This paper targets the problem of identifying top-K frequent items in a dataset, and presents Topkapi, a new algorithm combining the pros of two conventional algorithms (Count-Min Sketch and Frequent) while avoiding the cons carefully. The illustration of the proposed idea is clear and straightforward, and the evaluation shows its advantages over existing algorithms. However, I think the paper needs further improvement: - Some details should be presented in the paper rather than in the supplementary material, e.g., the key properties of Count-Min Sketch and Frequent, the *K* used for evaluation, etc. Also, the abstract mentioned the speedups over Spark but related results are not included in the paper but given in the supplementary material. - Each cluster node has 12 cores but the experiments used only 8 of them. Why not using all of them? Please explain. - The experiments only tested top-100. What would the results be when K varies (i.e. smaller and larger)? As the algorithms (and the way to parallelize computations) look cache-sensitive, the performance of compared implementations could be very different. - What about other variations of Count-Min Sketch, e.g. discarding the heap and re-scan the dataset to identify top frequent items? - Some related work is not discussed, e.g. Efficient Frequent Item Counting in Multi-Core Hardware [KDD'12]. UPDATES: According to the response, it turns out that the proposed and compared algorithms are all cache sensitive (at least in the conducted experiments), so it would be better if we can see the impacts of K in a larger span e.g. 10, 50, 100, 200, 1000, etc. Some profiling results (e.g. the number of instructions, memory accesses, cache misses for each algorithm, etc.) could help.

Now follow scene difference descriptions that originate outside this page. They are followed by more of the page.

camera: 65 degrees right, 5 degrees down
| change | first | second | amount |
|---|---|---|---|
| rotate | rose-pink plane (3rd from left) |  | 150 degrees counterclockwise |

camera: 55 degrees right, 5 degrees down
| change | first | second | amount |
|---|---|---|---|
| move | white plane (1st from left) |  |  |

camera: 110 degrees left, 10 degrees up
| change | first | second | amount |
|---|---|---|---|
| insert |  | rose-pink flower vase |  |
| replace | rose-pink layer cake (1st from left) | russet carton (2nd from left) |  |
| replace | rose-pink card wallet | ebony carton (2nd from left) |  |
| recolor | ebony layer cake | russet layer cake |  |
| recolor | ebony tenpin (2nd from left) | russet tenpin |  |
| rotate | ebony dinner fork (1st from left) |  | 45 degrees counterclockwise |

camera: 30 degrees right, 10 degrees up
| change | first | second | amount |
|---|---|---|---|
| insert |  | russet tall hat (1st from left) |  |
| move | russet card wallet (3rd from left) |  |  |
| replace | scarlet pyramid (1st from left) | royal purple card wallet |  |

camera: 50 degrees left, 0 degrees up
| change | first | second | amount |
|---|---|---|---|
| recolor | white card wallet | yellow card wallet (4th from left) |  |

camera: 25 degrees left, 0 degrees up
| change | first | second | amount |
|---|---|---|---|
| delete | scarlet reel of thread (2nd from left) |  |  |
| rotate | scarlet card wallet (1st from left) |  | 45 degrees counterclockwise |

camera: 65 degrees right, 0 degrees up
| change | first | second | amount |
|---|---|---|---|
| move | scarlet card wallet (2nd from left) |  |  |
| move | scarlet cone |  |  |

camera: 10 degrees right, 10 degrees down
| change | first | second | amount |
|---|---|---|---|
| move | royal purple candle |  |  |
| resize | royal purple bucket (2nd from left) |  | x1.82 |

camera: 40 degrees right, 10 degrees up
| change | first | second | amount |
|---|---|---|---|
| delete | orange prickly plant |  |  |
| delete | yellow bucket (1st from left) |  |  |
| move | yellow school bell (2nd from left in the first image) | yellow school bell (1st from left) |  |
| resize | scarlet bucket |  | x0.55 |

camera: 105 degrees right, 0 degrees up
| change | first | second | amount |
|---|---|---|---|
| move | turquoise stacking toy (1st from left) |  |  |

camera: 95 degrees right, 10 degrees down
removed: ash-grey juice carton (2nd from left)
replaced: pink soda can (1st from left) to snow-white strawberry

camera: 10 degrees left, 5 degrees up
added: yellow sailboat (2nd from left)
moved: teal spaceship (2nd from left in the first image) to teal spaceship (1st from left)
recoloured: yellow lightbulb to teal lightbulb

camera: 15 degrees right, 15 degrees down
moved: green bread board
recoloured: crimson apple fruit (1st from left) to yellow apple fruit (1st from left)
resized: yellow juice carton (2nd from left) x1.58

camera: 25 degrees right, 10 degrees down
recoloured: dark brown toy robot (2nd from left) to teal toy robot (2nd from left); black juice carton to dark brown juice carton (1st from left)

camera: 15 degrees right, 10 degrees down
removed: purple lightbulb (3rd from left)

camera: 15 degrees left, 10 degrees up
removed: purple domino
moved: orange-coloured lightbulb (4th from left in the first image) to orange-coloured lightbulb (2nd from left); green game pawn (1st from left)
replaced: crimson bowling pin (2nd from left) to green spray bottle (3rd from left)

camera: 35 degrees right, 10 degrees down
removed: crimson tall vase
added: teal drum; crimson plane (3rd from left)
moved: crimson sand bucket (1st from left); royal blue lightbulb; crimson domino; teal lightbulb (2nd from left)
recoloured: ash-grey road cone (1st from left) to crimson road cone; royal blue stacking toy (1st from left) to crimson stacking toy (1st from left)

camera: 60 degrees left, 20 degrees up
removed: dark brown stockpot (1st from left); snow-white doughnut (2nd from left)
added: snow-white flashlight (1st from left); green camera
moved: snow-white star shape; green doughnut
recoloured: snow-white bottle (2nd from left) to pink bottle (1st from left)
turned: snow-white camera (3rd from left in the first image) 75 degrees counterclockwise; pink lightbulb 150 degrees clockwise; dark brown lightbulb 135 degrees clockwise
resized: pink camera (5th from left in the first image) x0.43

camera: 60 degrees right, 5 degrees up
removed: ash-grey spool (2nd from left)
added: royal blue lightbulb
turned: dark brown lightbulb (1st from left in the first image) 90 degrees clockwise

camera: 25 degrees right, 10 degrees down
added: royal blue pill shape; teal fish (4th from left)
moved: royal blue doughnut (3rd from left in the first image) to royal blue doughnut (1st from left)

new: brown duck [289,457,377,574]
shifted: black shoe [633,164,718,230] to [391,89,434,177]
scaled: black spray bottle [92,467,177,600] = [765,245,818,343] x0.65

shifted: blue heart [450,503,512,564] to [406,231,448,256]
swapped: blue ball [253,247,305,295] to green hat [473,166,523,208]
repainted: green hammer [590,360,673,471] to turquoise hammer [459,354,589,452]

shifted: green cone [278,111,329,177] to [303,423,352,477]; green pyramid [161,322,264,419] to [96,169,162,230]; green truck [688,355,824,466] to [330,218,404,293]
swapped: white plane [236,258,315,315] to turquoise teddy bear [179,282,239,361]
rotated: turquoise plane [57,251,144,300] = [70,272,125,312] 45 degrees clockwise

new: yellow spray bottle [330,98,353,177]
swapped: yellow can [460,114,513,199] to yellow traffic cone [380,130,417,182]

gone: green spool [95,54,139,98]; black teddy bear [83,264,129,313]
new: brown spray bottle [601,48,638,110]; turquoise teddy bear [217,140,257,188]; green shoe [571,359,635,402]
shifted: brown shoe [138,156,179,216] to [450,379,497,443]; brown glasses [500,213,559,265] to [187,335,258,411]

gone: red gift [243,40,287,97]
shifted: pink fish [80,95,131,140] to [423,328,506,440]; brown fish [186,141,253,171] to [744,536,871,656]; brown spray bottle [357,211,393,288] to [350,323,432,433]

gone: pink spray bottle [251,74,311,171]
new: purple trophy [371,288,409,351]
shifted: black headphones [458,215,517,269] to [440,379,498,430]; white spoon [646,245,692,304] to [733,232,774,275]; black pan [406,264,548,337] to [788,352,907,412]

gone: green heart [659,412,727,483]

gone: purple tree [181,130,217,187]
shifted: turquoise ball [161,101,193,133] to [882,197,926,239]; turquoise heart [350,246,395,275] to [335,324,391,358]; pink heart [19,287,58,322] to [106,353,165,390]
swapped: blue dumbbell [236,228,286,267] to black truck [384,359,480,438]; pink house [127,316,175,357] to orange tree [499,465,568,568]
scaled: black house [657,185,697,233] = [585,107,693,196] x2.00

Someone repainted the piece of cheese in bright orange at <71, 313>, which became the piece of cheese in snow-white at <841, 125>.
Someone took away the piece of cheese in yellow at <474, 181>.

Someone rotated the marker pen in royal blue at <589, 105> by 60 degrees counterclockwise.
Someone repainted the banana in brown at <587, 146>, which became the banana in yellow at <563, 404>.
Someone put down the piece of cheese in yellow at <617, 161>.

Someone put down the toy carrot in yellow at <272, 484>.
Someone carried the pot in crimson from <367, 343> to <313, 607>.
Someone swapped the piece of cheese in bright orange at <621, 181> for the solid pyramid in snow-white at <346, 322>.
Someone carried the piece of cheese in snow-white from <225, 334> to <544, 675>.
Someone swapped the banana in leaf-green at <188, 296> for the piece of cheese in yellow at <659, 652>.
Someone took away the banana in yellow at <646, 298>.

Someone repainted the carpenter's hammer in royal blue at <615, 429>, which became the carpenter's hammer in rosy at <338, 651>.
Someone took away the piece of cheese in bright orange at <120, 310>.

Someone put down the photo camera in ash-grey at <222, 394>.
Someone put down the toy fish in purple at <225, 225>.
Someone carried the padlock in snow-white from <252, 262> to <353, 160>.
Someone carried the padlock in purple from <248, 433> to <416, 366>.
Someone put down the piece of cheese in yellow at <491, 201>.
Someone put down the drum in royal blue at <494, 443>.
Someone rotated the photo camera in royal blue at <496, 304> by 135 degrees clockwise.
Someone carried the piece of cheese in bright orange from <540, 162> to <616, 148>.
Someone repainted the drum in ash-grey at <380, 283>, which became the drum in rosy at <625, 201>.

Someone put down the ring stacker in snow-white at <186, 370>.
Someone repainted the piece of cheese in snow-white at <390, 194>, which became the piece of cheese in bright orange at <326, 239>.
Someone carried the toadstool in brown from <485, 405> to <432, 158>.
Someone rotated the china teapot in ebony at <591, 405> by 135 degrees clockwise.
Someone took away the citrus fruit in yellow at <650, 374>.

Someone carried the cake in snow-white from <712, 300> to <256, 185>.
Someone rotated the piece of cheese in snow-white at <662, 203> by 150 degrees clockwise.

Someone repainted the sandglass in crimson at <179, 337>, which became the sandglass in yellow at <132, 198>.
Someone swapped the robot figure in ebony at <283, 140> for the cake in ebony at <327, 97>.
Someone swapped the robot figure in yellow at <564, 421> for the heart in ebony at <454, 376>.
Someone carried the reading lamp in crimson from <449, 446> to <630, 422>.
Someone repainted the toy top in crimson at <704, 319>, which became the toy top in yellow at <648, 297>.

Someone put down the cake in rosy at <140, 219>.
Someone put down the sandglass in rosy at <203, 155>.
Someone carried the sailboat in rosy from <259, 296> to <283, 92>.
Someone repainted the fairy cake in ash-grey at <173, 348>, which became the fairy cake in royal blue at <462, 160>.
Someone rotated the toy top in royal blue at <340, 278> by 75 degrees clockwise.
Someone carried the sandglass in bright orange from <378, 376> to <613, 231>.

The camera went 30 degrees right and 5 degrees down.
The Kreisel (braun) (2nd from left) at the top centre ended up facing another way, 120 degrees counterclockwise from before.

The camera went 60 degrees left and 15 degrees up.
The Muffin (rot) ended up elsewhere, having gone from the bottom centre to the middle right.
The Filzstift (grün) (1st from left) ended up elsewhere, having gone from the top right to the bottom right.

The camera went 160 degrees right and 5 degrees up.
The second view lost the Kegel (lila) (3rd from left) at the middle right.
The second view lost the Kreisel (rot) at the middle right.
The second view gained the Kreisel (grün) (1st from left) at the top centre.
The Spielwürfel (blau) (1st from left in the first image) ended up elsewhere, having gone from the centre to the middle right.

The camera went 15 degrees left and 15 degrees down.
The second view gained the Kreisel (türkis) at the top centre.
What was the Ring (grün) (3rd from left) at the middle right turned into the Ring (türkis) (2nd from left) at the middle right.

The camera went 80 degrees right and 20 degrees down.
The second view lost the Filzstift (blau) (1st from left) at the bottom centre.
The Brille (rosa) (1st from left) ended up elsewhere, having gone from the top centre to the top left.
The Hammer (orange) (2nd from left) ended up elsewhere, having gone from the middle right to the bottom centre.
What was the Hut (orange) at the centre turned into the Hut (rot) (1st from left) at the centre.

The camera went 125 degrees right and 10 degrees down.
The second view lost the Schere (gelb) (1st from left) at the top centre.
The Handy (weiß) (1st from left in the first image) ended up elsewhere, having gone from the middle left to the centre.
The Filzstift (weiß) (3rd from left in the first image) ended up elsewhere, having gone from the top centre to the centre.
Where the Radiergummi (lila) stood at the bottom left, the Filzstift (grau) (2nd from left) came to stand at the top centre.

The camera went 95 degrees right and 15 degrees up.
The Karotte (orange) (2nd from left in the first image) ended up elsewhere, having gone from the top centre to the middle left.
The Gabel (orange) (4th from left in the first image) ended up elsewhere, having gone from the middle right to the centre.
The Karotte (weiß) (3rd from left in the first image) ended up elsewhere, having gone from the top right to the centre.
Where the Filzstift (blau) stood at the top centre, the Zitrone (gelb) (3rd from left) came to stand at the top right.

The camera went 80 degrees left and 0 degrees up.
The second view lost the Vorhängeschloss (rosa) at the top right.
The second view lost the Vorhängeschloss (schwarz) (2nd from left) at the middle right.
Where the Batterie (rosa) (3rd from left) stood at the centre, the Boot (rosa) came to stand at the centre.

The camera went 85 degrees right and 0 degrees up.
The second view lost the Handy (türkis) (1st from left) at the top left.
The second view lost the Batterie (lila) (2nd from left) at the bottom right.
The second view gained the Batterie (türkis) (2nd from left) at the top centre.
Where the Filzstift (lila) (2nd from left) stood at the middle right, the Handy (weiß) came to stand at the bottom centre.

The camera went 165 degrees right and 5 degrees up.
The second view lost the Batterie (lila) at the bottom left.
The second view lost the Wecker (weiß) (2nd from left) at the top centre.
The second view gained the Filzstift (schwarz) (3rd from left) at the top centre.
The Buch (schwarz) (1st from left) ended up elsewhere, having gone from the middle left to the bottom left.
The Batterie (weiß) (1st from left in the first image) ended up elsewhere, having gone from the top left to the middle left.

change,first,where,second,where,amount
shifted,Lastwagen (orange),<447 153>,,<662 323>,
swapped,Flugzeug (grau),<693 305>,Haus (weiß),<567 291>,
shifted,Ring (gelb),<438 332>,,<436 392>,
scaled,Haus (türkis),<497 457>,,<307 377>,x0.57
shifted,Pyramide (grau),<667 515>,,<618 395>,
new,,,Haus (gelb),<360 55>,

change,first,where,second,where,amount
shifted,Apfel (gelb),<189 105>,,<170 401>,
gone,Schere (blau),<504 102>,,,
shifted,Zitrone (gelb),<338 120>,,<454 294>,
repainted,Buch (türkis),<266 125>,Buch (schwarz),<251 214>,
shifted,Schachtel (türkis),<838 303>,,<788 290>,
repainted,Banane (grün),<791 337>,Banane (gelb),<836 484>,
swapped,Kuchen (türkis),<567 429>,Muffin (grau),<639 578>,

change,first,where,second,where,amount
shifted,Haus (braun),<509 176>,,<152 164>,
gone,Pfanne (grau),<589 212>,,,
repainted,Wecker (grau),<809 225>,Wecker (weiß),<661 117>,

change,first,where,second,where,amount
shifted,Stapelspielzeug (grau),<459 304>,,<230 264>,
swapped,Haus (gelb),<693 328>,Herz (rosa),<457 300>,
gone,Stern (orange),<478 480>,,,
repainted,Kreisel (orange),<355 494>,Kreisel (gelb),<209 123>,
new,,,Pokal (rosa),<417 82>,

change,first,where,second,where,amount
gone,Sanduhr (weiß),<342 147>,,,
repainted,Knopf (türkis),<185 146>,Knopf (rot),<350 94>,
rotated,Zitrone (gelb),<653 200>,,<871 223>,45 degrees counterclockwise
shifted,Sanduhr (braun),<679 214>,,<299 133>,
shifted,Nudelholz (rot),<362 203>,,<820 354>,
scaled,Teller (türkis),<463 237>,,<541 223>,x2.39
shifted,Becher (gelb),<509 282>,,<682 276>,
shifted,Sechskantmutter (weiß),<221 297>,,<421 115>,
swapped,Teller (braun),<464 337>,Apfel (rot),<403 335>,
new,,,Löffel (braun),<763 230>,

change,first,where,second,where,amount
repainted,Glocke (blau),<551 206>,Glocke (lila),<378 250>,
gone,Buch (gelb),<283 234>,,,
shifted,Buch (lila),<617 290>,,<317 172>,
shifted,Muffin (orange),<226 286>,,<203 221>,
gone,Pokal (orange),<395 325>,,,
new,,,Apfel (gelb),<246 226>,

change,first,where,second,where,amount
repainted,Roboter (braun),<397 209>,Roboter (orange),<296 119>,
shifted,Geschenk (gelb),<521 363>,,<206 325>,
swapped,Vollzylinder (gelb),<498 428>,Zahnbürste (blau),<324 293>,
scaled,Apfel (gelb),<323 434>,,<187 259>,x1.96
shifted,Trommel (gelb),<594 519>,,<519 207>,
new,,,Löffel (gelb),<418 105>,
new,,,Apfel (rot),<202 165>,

This paper proposes a novel algorithm for find Top-K frequent elements, the algorithm is based on the well-known Count-Min Sketch method and combine the Frequent based counting algorithm for better reducibility and parallelism. The authors also provide good theoretical results on their algorithm. Personally I think this paper is well-written and solving an important problem, however the major reason of me giving a weak rejection is that the experimental results seem to be not finished, the figure 1a - 1e only compare the CMS and FA methods and no Topkapi related results is reported. And to be honest these figures are extremely difficult to see because the font size is too small, and in figure 1f, I just cannot tell which part is the "Merging Thread Local Summaries". UPDATES: The authors did clarify the results reported in the figures, these results are able to demonstrate the parallelism in the Top-K frequent problem is improved with proposed algorithm. Minor Comments: - In line 107, over $D_1 \cup D_2$ should be $S_1 \cup S_2$. - There are no definition for $\epsilon$ and $\delta$, although their meanings can be inferred from the references.